> YOUR INSTRUCTIONS: Hand back all records exactly, pictures omitted.

> DATASET RECORDS:
== Segment start ==

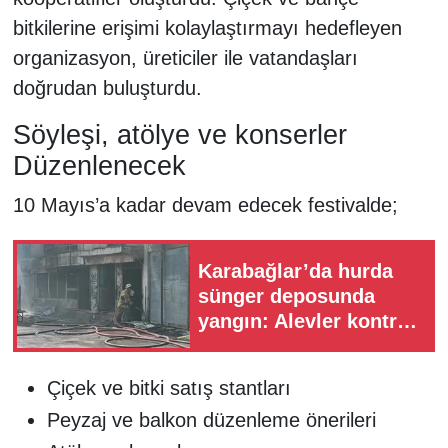
bitkilerine erişimi kolaylaştırmayı hedefleyen
organizasyon, üreticiler ile vatandaşları
doğrudan buluşturdu.
Söyleşi, atölye ve konserler
Düzenlenecek
10 Mayıs’a kadar devam edecek festivalde;
Karabağlar’da hurda
sünger deposunda
yangın: Alevler kontrol
altına alındı
Çiçek ve bitki satış stantları
Peyzaj ve balkon düzenleme önerileri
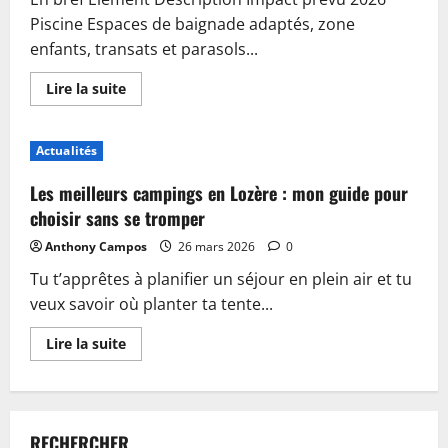
Piscine Espaces de baignade adaptés, zone
enfants, transats et parasols...
En
Lire la suite
savoir
plus
sur
Piscine,
Actualités
guinguette
et
accueil
Les meilleurs campings en Lozère : mon guide pour
:
plongez
choisir sans se tromper
dans
les
Anthony Campos
26 mars 2026
0
nouveautés
du
Tu t’apprêtes à planifier un séjour en plein air et tu
camping
de
veux savoir où planter ta tente...
Sablé-
sur-
Sarthe
En
Lire la suite
savoir
plus
sur
Les
meilleurs
campings
RECHERCHER
en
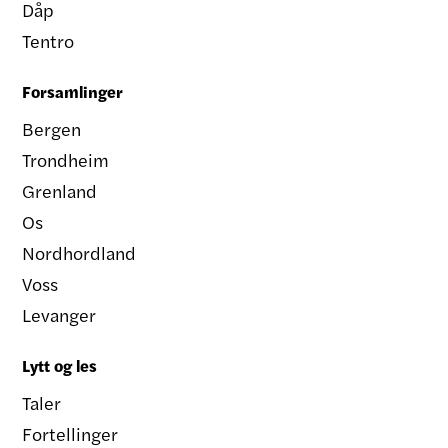
Dåp
Tentro
Forsamlinger
Bergen
Trondheim
Grenland
Os
Nordhordland
Voss
Levanger
Lytt og les
Taler
Fortellinger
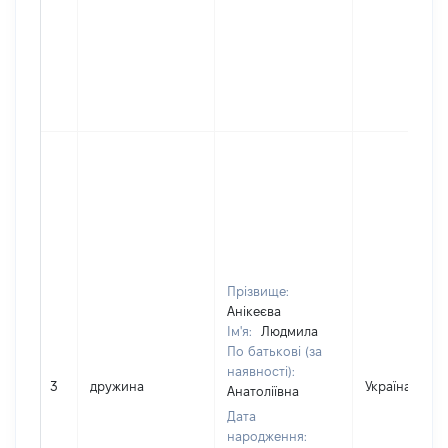
Прізвище:
Анікеєва
Ім'я:
Людмила
По батькові (за
наявності):
3
дружина
Україна
Анатоліївна
Дата
народження:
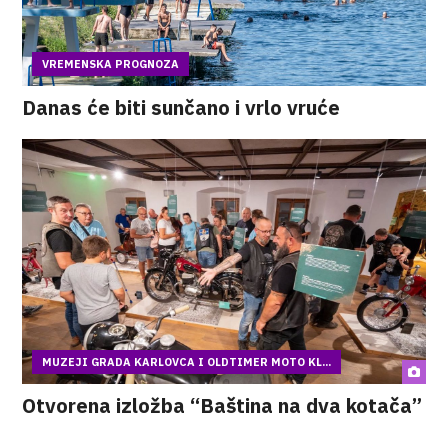
VREMENSKA PROGNOZA
Danas će biti sunčano i vrlo vruće
MUZEJI GRADA KARLOVCA I OLDTIMER MOTO KL...
Otvorena izložba “Baština na dva kotača”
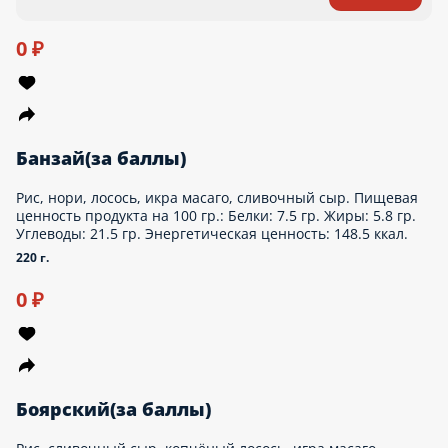
Рис, нори, лосось, икра масаго, сливочный сыр. Пищевая
ценность продукта на 100 гр.: Белки: 7.5 гр. Жиры: 5.8 гр.
Углеводы: 21.5 гр. Энергетическая ценность: 148.5 ккал.
220 г.
0 ₽
Боярский(за баллы)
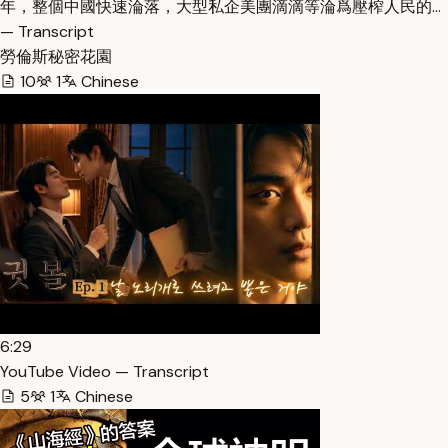
年，整個中國快速淪落，大型私企美團滴滴等淪爲壓榨人民的…
— Transcript
勞倫斯秘密花園
10
1
Chinese
6:29
YouTube Video — Transcript
5
1
Chinese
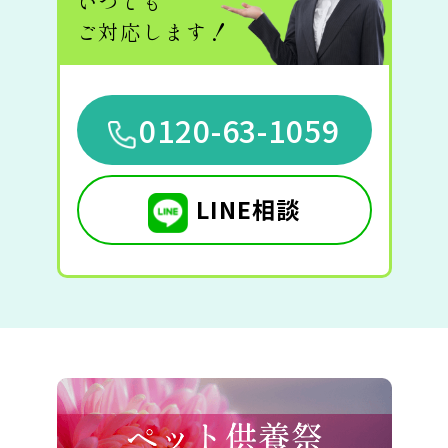
いつでも
ご対応します！
0120-63-1059
LINE相談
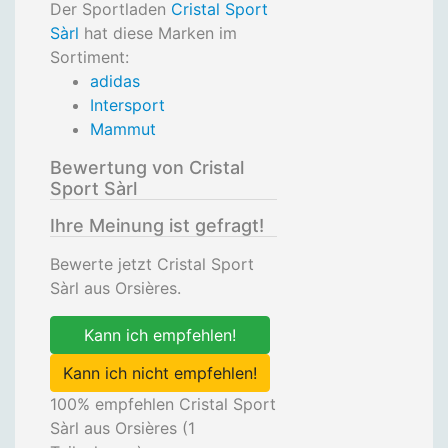
Der Sportladen
Cristal Sport
Sàrl
hat diese Marken im
Sortiment:
adidas
Intersport
Mammut
Bewertung von Cristal
Sport Sàrl
Ihre Meinung ist gefragt!
Bewerte jetzt Cristal Sport
Sàrl aus Orsières.
Kann ich empfehlen!
Kann ich nicht empfehlen!
100
% empfehlen Cristal Sport
Sàrl aus Orsières (
1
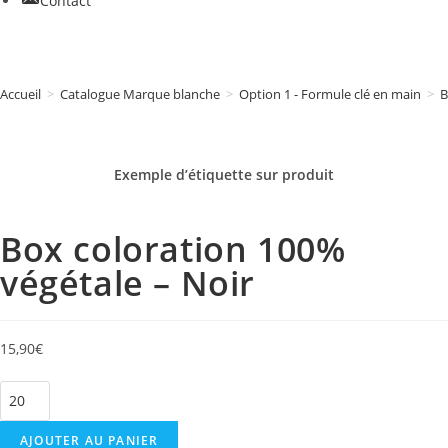
Contact
Accueil
>
Catalogue Marque blanche
>
Option 1 - Formule clé en main
>
B
Exemple d’étiquette sur
produit
Box coloration 100%
végétale – Noir
15,90
€
AJOUTER AU PANIER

== Segment end ==

> EXPECTED ANSWER:
bitkilerine erişimi kolaylaştırmayı hedefleyen
organizasyon, üreticiler ile vatandaşları
doğrudan buluşturdu.
Söyleşi, atölye ve konserler
Düzenlenecek
10 Mayıs’a kadar devam edecek festivalde;
Karabağlar’da hurda
sünger deposunda
yangın: Alevler kontrol
altına alındı
Çiçek ve bitki satış stantları
Peyzaj ve balkon düzenleme önerileri
Piscine Espaces de baignade adaptés, zone
enfants, transats et parasols...
En
Lire la suite
savoir
plus
sur
Piscine,
Actualités
guinguette
et
accueil
Les meilleurs campings en Lozère : mon guide pour
:
plongez
choisir sans se tromper
dans
les
Anthony Campos
26 mars 2026
0
nouveautés
du
Tu t’apprêtes à planifier un séjour en plein air et tu
camping
de
veux savoir où planter ta tente...
Sablé-
sur-
Sarthe
En
Lire la suite
savoir
plus
sur
Les
meilleurs
campings
RECHERCHER
en
Dåp
Tentro
Forsamlinger
Bergen
Trondheim
Grenland
Os
Nordhordland
Voss
Levanger
Lytt og les
Taler
Fortellinger
Прізвище:
Анікеєва
Ім'я:
Людмила
По батькові (за
наявності):
3
дружина
Україна
Анатоліївна
Дата
народження:
VREMENSKA PROGNOZA
Danas će biti sunčano i vrlo vruće
MUZEJI GRADA KARLOVCA I OLDTIMER MOTO KL...
Otvorena izložba “Baština na dva kotača”
Рис, нори, лосось, икра масаго, сливочный сыр. Пищевая
ценность продукта на 100 гр.: Белки: 7.5 гр. Жиры: 5.8 гр.
Углеводы: 21.5 гр. Энергетическая ценность: 148.5 ккал.
220 г.
0 ₽
Боярский(за баллы)
年，整個中國快速淪落，大型私企美團滴滴等淪爲壓榨人民的…
— Transcript
勞倫斯秘密花園
10
1
Chinese
6:29
YouTube Video — Transcript
5
1
Chinese
いつでも
ご対応します！
0120-63-1059
LINE相談
Der Sportladen
Cristal Sport
Sàrl
hat diese Marken im
Sortiment:
adidas
Intersport
Mammut
Bewertung von Cristal
Sport Sàrl
Ihre Meinung ist gefragt!
Bewerte jetzt Cristal Sport
Sàrl aus Orsières.
Kann ich empfehlen!
Kann ich nicht empfehlen!
100
% empfehlen Cristal Sport
Sàrl aus Orsières (
1
Contact
Accueil
>
Catalogue Marque blanche
>
Option 1 - Formule clé en main
>
B
Exemple d’étiquette sur
produit
Box coloration 100%
végétale – Noir
15,90
€
AJOUTER AU PANIER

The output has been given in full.